Notice how the Buddha lists these ways of dealing with distracting thoughts. First, you simply give yourself something better to think about. Then you look at the drawbacks of the thoughts that otherwise would pull you away. When you’ve seen the drawbacks, even if you have trouble not getting interested in those things, it makes it a lot easier to do the next two steps, one of which is to just ignore the thoughts. In other words, they’re there, but you don’t have to go after them. The thoughts don’t destroy the breath. The breath is still here. So even though all kinds of dialogues and shouting matches are going on in your head right now, you don’t have to get involved. You’ve realized that these things have drawbacks, so why get involved with them? Even though there may be a tendency for the mind to keep spinning out in that direction, you don’t have to go spinning with it. The breath is here.

It’s like a crazy person coming to talk to you. If you try to chase the crazy person away by arguing with him, the crazy person’s got you. So you pretend that the crazy person’s not there. You hear him and you know what he’s saying—and he’s going to say all kinds of outrageous things to get to you—but you have to be firm in your resolve: You’re not going to get involved. After a while, he’ll go away.

Even if he doesn’t, you’ve got another trick up your sleeve, which is to breathe through the tension in the body that corresponds to the thought. The more you get sensitive to what the breath can do and how the breath relates to your thoughts, you’ll begin to realize that for a thought to stay in the mind, there has to be a pattern of tension someplace in the body. It’s your marker. So you can go through all the different parts of the body and ask yourself, “When this thought comes, what tenses up?” See what happens if you can locate that tension and release it. It may not necessarily be where you expect it to be. It’s not always in the head. Sometimes it’s in an arm. Sometimes it’s in a knee.
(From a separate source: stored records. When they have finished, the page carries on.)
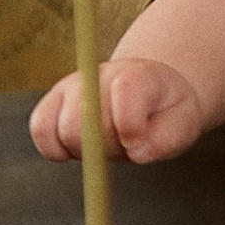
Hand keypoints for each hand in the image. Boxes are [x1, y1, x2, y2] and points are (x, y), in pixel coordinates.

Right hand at [28, 55, 204, 165]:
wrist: (150, 95)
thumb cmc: (167, 113)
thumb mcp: (184, 124)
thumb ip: (165, 138)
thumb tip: (135, 150)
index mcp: (137, 73)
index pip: (123, 93)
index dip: (130, 128)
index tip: (140, 144)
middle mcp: (99, 73)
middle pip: (87, 120)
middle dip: (107, 146)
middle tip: (126, 144)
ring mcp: (71, 85)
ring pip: (64, 130)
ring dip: (87, 151)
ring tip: (108, 142)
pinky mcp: (51, 103)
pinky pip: (40, 130)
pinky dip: (56, 148)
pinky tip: (80, 148)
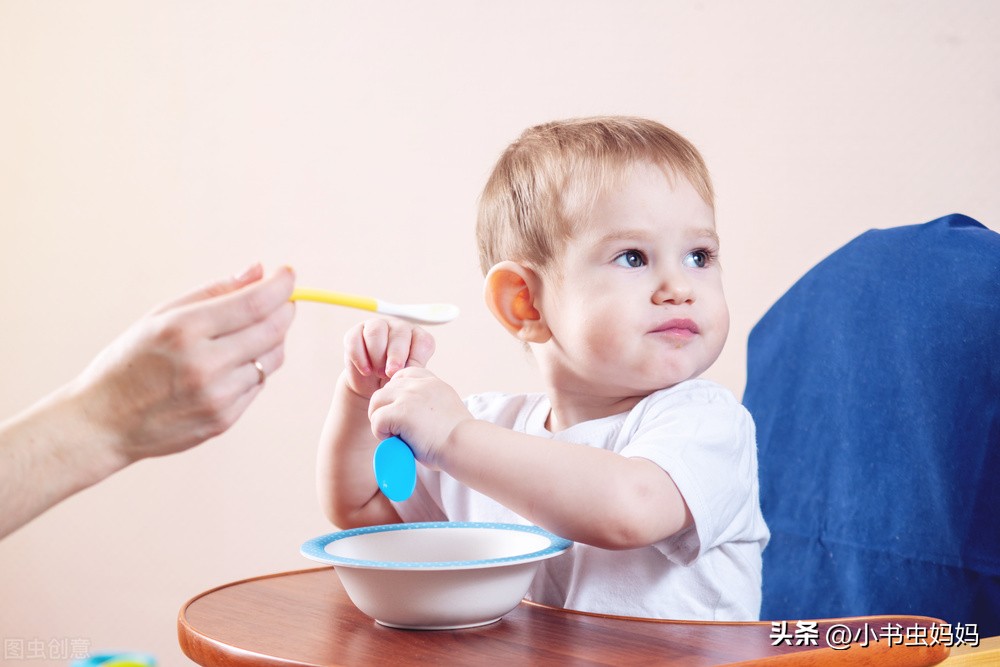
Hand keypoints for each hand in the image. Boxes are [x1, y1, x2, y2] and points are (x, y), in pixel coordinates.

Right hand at [71, 263, 295, 462]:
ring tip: (251, 332)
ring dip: (272, 339)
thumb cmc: (131, 361)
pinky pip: (258, 383)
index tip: (288, 274)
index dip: (280, 285)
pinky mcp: (224, 419)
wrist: (104, 423)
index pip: (254, 303)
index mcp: (183, 330)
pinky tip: (232, 363)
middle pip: (273, 330)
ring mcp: (217, 395)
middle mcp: (204, 364)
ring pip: (272, 358)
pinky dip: (255, 367)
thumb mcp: (160, 316)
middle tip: (282, 301)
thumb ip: (213, 292)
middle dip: (285, 310)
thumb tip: (258, 271)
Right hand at [341, 318, 434, 399]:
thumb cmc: (394, 380)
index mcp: (416, 337)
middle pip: (399, 332)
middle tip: (391, 373)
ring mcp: (376, 326)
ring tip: (379, 373)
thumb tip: (410, 369)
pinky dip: (360, 358)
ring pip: (376, 331)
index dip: (416, 357)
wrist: (371, 386)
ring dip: (377, 355)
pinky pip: (355, 340)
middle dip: (396, 355)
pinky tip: (366, 371)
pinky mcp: (355, 333)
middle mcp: (398, 327)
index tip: (409, 371)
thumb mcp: (406, 377)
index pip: (423, 340)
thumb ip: (411, 369)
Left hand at [367, 367, 472, 467]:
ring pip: (376, 402)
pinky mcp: (400, 411)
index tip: (402, 412)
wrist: (465, 445)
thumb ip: (427, 406)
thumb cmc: (458, 439)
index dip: (396, 394)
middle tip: (395, 430)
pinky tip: (397, 441)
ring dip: (380, 420)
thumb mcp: (445, 410)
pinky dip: (381, 433)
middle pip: (385, 389)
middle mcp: (419, 385)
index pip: (403, 375)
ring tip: (394, 436)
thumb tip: (412, 418)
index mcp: (432, 383)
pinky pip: (377, 420)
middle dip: (385, 409)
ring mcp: (409, 396)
It can be almost anyplace.

If that technique doesn’t work, then just grit your teeth and, as the Buddha said, press your tongue against the roof of your mouth and resolve, “I am not going to think that thought.” And of course the object of your meditation at that point is the thought, “I am not going to think that other thought,” which may not be the blissful, calm state of dealing with the breath that you want, but if it’s necessary, that’s what you do. If you think of these different methods as tools, this is your sledgehammer.

A variation of this one is to have a meditation word that you just repeat very quickly in your mind, buddhobuddhobuddho, rapid-fire, really fast. Think of all the cells in your body getting involved in the buddhobuddho. Keep that up for a while until the desire to go after that thought dissolves away. Then you can go back to the breath.

What this all comes down to is that you make the breath as interesting as possible. Learn to develop an interest in what’s going on right here, right now. You’ve got this body. You’ve got this mind. It’s really strange: How can this mind, this awareness, be related to this lump of flesh? What’s the connection? And which part of the lump of flesh are you aware of first? It turns out that it’s the breath. It’s not the lump; it’s the energy. Keep that perception in mind, and see how it helps you relate to the body in a new way, and how it helps you relate to your mind in a new way as well. See the drawbacks of thoughts that would pull you into greed, aversion, delusion, or sensual desire, ill will, sloth and torpor, restlessness and anxiety, uncertainty. Have a strong sense that these things could take over your life if you’re not careful, and the other techniques for dealing with distracting thoughts will come easily. You’ve shifted the balance of power inside so that you’ll come out on top.